3-Felsefi tarih; tarihin düşünülerek ele alınması. Felsefenin getirdiği tek  düşünce de “aklın dünyaya egemen olduğudur”. Bir bütün olarak bakıldığında dünyada her şey rasyonel bir şekilde olup bitmektedir. Dünya tarihi, aklın zengin bir ürünüdür.

 Dünyaya egemen olan aklın belirlenimi, dünyanın en son amacı özgürlük ile örtüşmektedir. Dünya tarihinin zemini geisttır.

 Felsefenin görevi; idenin kendini dünya tarihinde nasıl açtığını göstermektir.

 

 Geistın tek yapısal özelliği; özgürlüktür. Bunu dışında her şey bu özgürlüğü meydana çıkarmaya çalışan birer araçtırlar. Maddenin kendi substansı kendi dışındadır. Oysa geist hep kendi içinde ve kendindedir. Kendi dışında olmak, başka bir şeye bağımlı olmak demektir.

 Hegel’e göre Doğulular, geistın ya da insanın kendi başına özgür olduğunu bilmezler. Bunun içinde özgür değillerdir. Sadece birinin özgür olduğunu sanırlar. Aslında o da özgür değil despottur.

 İlk defa özgürlük bilinci Yunanlılarda ortaya çıkmıştır. Ancak bunlar da bazı kişilerin özgür olduğunu sandılar. Hegel’e göre insanın özgür olduğunu ilk defa Germen toplumlar anlamıştır.

 

 Dünya tarihi, özgürlük bilincinde ilerlemedir. Özgürlük geistın tek amacıdır. Bu amaç dünya tarihinin oluşarak yönlendiği amaçtır. Tanrının ve dünyanın istediği budur.

 Geistın kendini gerçekleştirmede kullandığı araçlar; tek tek kişilerin tutkuları, çıkarları, amaçları kısacası insanların erdemleridir.

 Geist, önce kendi bilincine varır daha sonra da amacını gerçekleştirmeye başlar.

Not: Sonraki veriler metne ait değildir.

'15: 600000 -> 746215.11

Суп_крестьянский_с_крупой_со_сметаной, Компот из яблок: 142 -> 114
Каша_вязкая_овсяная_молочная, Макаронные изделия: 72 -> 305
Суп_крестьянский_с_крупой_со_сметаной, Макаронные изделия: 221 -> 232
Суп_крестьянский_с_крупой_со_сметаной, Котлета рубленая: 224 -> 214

 Geistın istediği, Sezar’ın istediği ile aynı şeydir. Büyük kişiler geistın amacını gerçekleştirmesine daha çok yardımcı olurlar. Dünya tarihinin en son amaca gidişini hızlandırırlar. Bu büyük kişiler çağın ne istediğini bilen kişilerdir. Ancak bu kişiler mutlu değildirler. İşleri bitince ölür, öldürülür ya da sürülürler.

 Özel, genel için bir ihtiyaçtır ve onun için feda edilirler. Kişiler kendi isteklerini gerçekleştirip tatamin olurlar. Böylece de amaca da hizmet ederler. Bu nedenle kişilerin kendileri de amaçtır, araç değildirler.

 

 Devlet, yeryüzünde tanrısal olanın veriliş şeklidir. Ahlaksal bir birliktir.

 Hegel, bir ön kabulle/ilkeyle dünya tarihi nasıl oluşuyor ona bakıyor. “Bütüne baktığımda bunu çıkarıyorum” der.

 Bu bir kültürler tarihi ya da fikirler tarihi. Düşünce/fikir, ideye doğru nasıl gidiyor ona bakıyor.